I haven't heard much of it lately (possibly because responsive is the buzz word these days) but it used to be a heated debate. "progressive enhancement vs graceful degradation" to summarise...
- Graceful degradation is the practice of building an application for modern browsers while ensuring it remains functional in older browsers.
- Progressive enhancement is the practice of building an application for a base level of user experience, but adding functional enhancements when a browser supports it.
moving along though, someone beginning with front end development, I would assume, would need a solid 24 months under their belt before they'd really be getting serious. that takes us to 2015.
1. IE7+6 will be dead by then, and 8 will be slowly dwindling as more win users will be moving away from XP to 7 or (heaven forbid) 8. both of which can support IE9 + IE10. IE9 is an OK browser, but they are back in the game with IE10, it's not better than any other major browser, but at least its comparable, and it seems to handle html5/css3 as good as the rest.
2. The rest of the world will be using firefox54386 or chrome9954345 (if current updates are anything to go by) or some other fantastical browser that simply reads your mind...
3. The myriad of mobile, smartphone and tablet devices that will be on the market in two years time. it would be ridiculous not to consider that this would and should play a huge influence into someones decision-making when deciding what path to go down.
4. HTML5 will be a "official" spec by then, not that that really means anything but it will be the STANDARD by which everyone plays. By that I mean the "base level of user experience" as mentioned above. No one will realistically be using html40.1 anymore anyway. seriously.
http://dev.w3.org/html5/decision-policy/html5-2014-plan.html
5. You tube is owned by google and google loves this...
http://www.w3.org/html/wg/drafts/microdata/master/
http://support.google.com/webmaster...70&ctx=cb&src=cb&cbid=-18w7pquq0lhpd&cbrank=1
and this
http://googlewebmastercentral.blogspot.com.au/2012/06/recommendations-for-building-smartphone.html
both of which are best served up with html5. (and google also owns chrome - the most widely used browser)

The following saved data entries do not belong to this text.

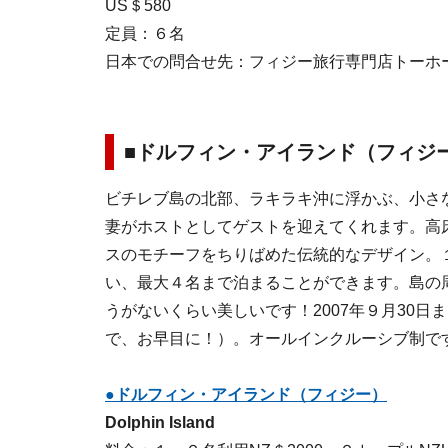
US＄580
定員：６名
日本での問合せ先：フィジー旅行専門店トーホートラベ
■ドルフィン・アイランド（フィジ
ビチレブ島の北部、ラキラキ沖に浮かぶ、小さ
妻がホストとしてゲストを迎えてくれます。高
スのモチーフをちりばめた伝統的なデザイン。
い、最大４名まで泊まることができます。島の
うがないくらい美しいです！2007年９月30日ま
で、お早目に！）。オールインクルーシブ制で
●ドルフィン・アイランド（フィジー）
Dolphin Island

6. responsive web design - google it.
7. If I haven't convinced you yet winterblues... consider the varying options. (check the lastest version dates.)
HTML5.1
- http://www.w3.org/html/wg/drafts/html/master/introduction.html
HTML5 -
http://www.w3.org/TR/2012/CR-html5-20121217/
xhtml1.1 -
http://www.w3.org/TR/2010/REC-xhtml11-20101123/
html4.01 -
http://www.w3.org/TR/1999/REC-html401-19991224/
8. html4.01 is the majority of html5 anyway.
9. As for your iframe problem frank, I just did a google search and came across this.
http://blogs.missouristate.edu/web/2011/05/20/iframes-html5-and-older-versions-of-internet-explorer/
HTML:
<iframe id="MyIframe" name="MyIframe" src="http://my.iframe.src/"></iframe>
<script>
if(document.attachEvent) {
var OldIframe = document.getElementById("MyIframe");
var NewIframe = OldIframe.cloneNode(true);
//no scrollbars - overflow:hidden works for other browsers
NewIframe.setAttribute("scrolling", "no");
// IE8 and lower add a special border on frames.
// It's actually in addition to the css border property.
if(!document.addEventListener)
NewIframe.setAttribute("frameBorder", 0);
OldIframe.parentNode.replaceChild(NewIframe, OldIframe);
}
</script>
I havent had a chance to try it out , but give it a burl and let me know if it fixes the issue. personally I dont use iframes that much, and "while ensuring it remains functional in older browsers." - a border in older IE's doesn't really phase me.